Vila-Matas se cruza con McCarthy. Ambos habitan mundos codificados. La vida se filtra como un mensaje secreto que sólo ellos descifran. Uno camina por el texto como por la niebla. La realidad se fragmenta, el mundo se codifica, la bruma insensata cubre el horizonte. Escribir, para él, significa impedir que la literatura se adormezca en la comodidad de la representación.
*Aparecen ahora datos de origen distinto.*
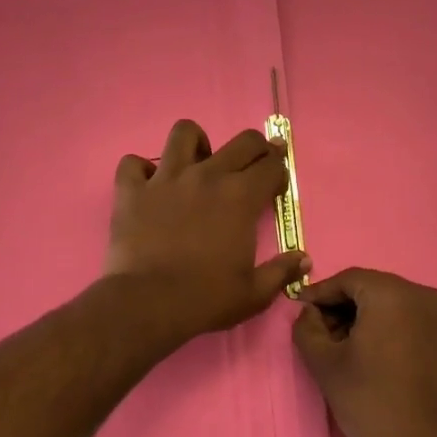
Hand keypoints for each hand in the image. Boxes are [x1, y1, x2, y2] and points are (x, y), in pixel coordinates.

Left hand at [106, 119, 309, 343]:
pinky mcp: (132, 190)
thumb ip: (282, 272)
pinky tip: (148, 186)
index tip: (276, 182)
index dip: (279, 170)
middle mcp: (207, 176)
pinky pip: (133, 163)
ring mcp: (167, 178)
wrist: (148, 303)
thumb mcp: (255, 293)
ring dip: (195, 143)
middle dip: (256, 147)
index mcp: (241, 197)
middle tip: (253, 164)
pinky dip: (141, 171)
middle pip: (242, 141)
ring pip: (184, 133)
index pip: (272, 166)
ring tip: (196, 163)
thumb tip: (304, 259)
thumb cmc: (206, 298)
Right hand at [292, 269, 436, 436]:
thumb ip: (307, 328)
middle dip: (341, 306)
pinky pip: (408, 318)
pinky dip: (385, 327)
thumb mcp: (325, 364)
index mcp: (391, 293)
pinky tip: (369, 353)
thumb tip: (309, 312)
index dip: (320, 293)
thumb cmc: (371, 401)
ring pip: (389, 303)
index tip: (300, 311)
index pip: (347, 279)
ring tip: (341, 346)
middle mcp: (420, 294)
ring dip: (362, 317)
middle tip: (318, 332)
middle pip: (370, 288)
Su obra no ofrece certezas, sino una ética de la ansiedad obsesiva, salvada in extremis por el humor y por la fidelidad al deseo de escribir, como el piloto caído que se aferra a los restos del avión y ríe en la soledad del océano.
El llamado realismo objetivo, en su afán por narrar la realidad a través de la mera acumulación de hechos y la descripción fáctica, incurre en una profunda ceguera: ignora la dimensión más íntima y definitoria de la experiencia contemporánea. La literatura de Vila-Matas, al fusionar el ensayo con la ficción, la crítica con la biografía apócrifa, se convierte en la cartografía de la conciencia perpleja. Es un mapa que no señala lugares geográficos, sino territorios mentales donde la identidad se disuelve y la frontera entre lo real y lo imaginado se vuelve porosa. Sus libros, de la estirpe de los escritores al borde del silencio, son ejercicios de memoria del lenguaje, de sus formas, de sus ruinas. Ese eco que, como en Montevideo, es respiración del autor hecho texto.
Al final, pues, el autor se hace texto, se teje en cada frase que escribe, se disuelve y reaparece entre los márgenes que él mismo ha marcado. Camina por los senderos de sus párrafos, se lee y se relee, se critica y se ríe de sí mismo, mientras el pulso de las palabras lo sostiene y lo arrastra, y en ese vaivén la escritura lo envuelve, lo atraviesa, lo devuelve a sí mismo y lo expulsa de nuevo. Aquí, donde la vida y el texto se confunden, el autor no sólo escribe: es la escritura, camina, respira, piensa, vibra y se reconoce en el ritmo secreto que convierte cada palabra en la extrañeza de su propio cuerpo. En ese flujo, el lector se asoma al abismo de sí mismo, si se atreve a seguir leyendo.
Creo que a Vila-Matas le gustaría eso de escritores al borde del silencio, diría que le tomo demasiado en serio e imagino su respuesta: «usted —diría— corre el riesgo de pensar que entiende algo de mí. Pero no se preocupe: yo mismo no entiendo del todo lo que hago. Lo único que me inquieta —añadiría— es que usted escribe sobre mí como si yo estuviera a punto de desaparecer, lo cual sería perfecto, salvo por el detalle de que sigo aquí, intentando no desaparecer del todo mientras escribo sobre mi propia desaparición.»